Textile Trade and Women's Work in Vietnam and the Philippines

Irene Norlund


The study makes the following findings: In mid-1980s, in both Vietnam and the Philippines, 85 to 90 percent of textile workers are women. In both Vietnam and the Philippines, wages are higher and social conditions are better in factories than in small-time production units. The political systems are, of course, different in the two countries. In the Philippines, there are labor laws outlining general minimum conditions. Also, trade unions make special agreements in various factories to improve income and working conditions. In Vietnam, there are also certain regulations carried out at a national level. The functions of trade unions are important in the implementation of social security measures. In Vietnam, state-employed workers do not lose their jobs but when crisis occurs, they only receive the basic wages. In the Philippines, there is no employment support. There is not much difference in the capacities of the textile industry in Vietnam and in the Philippines, but the small producers of textiles are much more important in Vietnam than in the Philippines.
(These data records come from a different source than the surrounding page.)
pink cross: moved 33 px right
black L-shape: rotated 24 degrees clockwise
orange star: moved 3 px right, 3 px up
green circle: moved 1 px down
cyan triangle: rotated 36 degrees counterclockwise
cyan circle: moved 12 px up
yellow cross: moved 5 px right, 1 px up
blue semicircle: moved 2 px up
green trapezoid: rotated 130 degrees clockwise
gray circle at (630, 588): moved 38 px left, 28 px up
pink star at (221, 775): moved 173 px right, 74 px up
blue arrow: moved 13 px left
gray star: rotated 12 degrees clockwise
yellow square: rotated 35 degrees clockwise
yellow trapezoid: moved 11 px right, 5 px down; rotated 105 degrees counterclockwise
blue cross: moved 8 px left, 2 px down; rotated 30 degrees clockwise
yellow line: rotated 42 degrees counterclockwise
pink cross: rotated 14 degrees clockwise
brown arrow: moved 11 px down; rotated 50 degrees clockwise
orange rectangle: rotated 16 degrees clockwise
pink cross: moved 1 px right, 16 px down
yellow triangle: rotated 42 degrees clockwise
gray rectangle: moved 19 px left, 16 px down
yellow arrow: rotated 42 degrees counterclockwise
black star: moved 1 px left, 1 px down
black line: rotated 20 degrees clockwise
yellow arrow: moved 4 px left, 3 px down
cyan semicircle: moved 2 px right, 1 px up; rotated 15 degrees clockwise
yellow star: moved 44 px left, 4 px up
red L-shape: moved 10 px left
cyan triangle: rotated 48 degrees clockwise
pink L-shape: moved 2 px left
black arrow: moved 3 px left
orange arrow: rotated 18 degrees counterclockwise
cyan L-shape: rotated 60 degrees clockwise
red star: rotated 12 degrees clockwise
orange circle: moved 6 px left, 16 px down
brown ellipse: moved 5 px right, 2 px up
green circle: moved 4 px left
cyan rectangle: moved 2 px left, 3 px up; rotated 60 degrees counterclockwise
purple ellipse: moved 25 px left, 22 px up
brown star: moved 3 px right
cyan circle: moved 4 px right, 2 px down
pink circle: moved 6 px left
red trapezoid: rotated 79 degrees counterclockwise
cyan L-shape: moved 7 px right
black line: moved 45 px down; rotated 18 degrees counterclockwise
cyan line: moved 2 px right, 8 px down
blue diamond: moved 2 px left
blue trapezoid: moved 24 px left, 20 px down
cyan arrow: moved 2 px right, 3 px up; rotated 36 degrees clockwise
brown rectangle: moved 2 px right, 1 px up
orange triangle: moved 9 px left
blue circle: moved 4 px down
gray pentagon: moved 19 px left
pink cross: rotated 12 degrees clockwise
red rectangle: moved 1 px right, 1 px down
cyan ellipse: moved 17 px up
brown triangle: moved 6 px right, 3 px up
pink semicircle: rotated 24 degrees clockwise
As for the garment industry, the capacity is much bigger in Vietnam than in the Philippines. The structural organization of textile and garment production has some interesting similarities and differences. In Vietnam, the cooperative sector is organized under local district handicraft unions while in the Philippines, the garment producers are organized in a national association. The small producers and the workers in the Philippines are not organized at all. The independent producers in Vietnam are not organized, either, but so far, the number is probably much smaller than that in the Philippines.